■ EXERCISE OBJECTIVE:
Extract the text from every one of the records below and reproduce each line verbatim, in the same order.

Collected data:
===

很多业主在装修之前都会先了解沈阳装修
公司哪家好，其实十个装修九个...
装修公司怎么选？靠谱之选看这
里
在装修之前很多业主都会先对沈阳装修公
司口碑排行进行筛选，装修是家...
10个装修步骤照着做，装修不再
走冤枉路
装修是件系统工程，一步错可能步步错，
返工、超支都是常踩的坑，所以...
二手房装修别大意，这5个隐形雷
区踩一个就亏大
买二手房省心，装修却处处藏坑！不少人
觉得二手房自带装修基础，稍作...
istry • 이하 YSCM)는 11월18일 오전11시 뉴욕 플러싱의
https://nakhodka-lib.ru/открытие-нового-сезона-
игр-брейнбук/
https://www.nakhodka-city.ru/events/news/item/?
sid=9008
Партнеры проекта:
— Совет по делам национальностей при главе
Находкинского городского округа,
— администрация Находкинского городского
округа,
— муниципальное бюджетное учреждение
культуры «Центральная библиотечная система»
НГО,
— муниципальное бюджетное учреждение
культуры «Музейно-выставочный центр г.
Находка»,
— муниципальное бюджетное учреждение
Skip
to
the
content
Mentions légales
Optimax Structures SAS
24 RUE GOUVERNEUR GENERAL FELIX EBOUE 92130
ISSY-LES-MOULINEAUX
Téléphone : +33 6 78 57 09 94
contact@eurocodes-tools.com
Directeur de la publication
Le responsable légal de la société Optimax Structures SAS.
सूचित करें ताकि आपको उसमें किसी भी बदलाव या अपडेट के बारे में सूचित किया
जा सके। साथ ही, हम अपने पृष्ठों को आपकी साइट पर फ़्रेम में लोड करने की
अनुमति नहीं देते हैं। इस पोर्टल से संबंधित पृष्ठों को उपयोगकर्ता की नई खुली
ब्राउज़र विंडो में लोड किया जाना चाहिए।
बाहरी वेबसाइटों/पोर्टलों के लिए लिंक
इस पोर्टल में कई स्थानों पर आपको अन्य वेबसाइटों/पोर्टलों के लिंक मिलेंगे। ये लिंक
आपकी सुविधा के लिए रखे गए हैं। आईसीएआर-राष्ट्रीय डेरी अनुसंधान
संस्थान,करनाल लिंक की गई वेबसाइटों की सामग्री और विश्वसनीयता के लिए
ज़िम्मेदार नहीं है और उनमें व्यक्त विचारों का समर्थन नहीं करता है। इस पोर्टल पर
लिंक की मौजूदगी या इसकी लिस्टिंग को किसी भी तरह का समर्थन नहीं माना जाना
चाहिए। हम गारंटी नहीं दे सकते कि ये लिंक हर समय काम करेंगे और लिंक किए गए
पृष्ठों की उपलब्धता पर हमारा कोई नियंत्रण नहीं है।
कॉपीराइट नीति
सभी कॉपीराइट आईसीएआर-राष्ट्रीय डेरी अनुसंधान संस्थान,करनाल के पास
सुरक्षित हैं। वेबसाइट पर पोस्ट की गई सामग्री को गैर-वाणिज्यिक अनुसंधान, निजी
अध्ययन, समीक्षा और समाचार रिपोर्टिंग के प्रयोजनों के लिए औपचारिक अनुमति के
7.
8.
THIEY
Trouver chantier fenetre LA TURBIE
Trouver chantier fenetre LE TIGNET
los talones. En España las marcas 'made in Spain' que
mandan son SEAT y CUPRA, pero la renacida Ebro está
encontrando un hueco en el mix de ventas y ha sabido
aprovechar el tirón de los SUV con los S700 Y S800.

===

■ WRITTEN SOLUTION:
很多业主在装修之前都会先了解沈阳装修
公司哪家好，其实十个装修九个...
装修公司怎么选？靠谱之选看这
里
在装修之前很多业主都会先对沈阳装修公
司口碑排行进行筛选，装修是家...
10个装修步骤照着做，装修不再
走冤枉路
装修是件系统工程，一步错可能步步错，
返工、超支都是常踩的坑，所以...
二手房装修别大意，这5个隐形雷
区踩一个就亏大
买二手房省心，装修却处处藏坑！不少人
觉得二手房自带装修基础，稍作...
istry • 이하 YSCM)는 11월18일 오전11시 뉴욕 플러싱의
https://nakhodka-lib.ru/открытие-нового-сезона-
игр-брейнбук/
https://www.nakhodka-city.ru/events/news/item/?
sid=9008
Партнеры проекта:
— Совет по делам национальностей при главе
Находкинского городского округа,
— администрация Находкинского городского
округа,
— муниципальное бюджетное учреждение
культуры «Центральная библиотечная система»
НГО,
— муниципальное бюджетное учреждение
культуры «Музейно-выставочный центр г.
Находка»,
— муниципальное бюджетное учреждение
Skip
to
the
content
Mentions légales
Optimax Structures SAS
24 RUE GOUVERNEUR GENERAL FELIX EBOUE 92130
ISSY-LES-MOULINEAUX
Téléphone : +33 6 78 57 09 94
contact@eurocodes-tools.com
Directeur de la publication
Le responsable légal de la société Optimax Structures SAS.
सूचित करें ताकि आपको उसमें किसी भी बदलाव या अपडेट के बारे में सूचित किया
जा सके। साथ ही, हम अपने पृष्ठों को आपकी साइट पर फ़्रेम में लोड करने की
अनुमति नहीं देते हैं। इस पोर्टल से संबंधित पृष्ठों को उपयोगकर्ता की नई खुली
ब्राउज़र विंडो में लोड किया जाना चाहिए।
बाहरी वेबसाइटों/पोर्टलों के लिए लिंक
इस पोर्टल में कई स्थानों पर आपको अन्य वेबसाइटों/पोर्टलों के लिंक मिलेंगे। ये लिंक
आपकी सुविधा के लिए रखे गए हैं। आईसीएआर-राष्ट्रीय डेरी अनुसंधान
संस्थान,करनाल लिंक की गई वेबसाइटों की सामग्री और विश्वसनीयता के लिए
ज़िम्मेदार नहीं है और उनमें व्यक्त विचारों का समर्थन नहीं करता है। इस पोर्टल पर
लिंक की मौजूदगी या इसकी लिस्टिंग को किसी भी तरह का समर्थन नहीं माना जाना
चाहिए। हम गारंटी नहीं दे सकते कि ये लिंक हर समय काम करेंगे और लिंक किए गए
पृष्ठों की उपलब्धता पर हमारा कोई नियंत्रण नहीं है।
कॉपीराइट नीति
सभी कॉपीराइट आईसीएआर-राष्ट्रीय डेरी अनुसंधान संस्थान,करनाल के पास
सुरक्षित हैं। वेबसाइट पर पोस्ट की गई सामग्री को गैर-वाणिज्यिक अनुसंधान, निजी
अध्ययन, समीक्षा और समाचार रिपोर्टिंग के प्रयोजनों के लिए औपचारिक अनुमति के
7.
8.
THIEY
Trouver chantier fenetre LA TURBIE
Trouver chantier fenetre LE TIGNET
los talones. En España las marcas 'made in Spain' que
mandan son SEAT y CUPRA, pero la renacida Ebro está
encontrando un hueco en el mix de ventas y ha sabido
aprovechar el tirón de los SUV con los S700 Y S800.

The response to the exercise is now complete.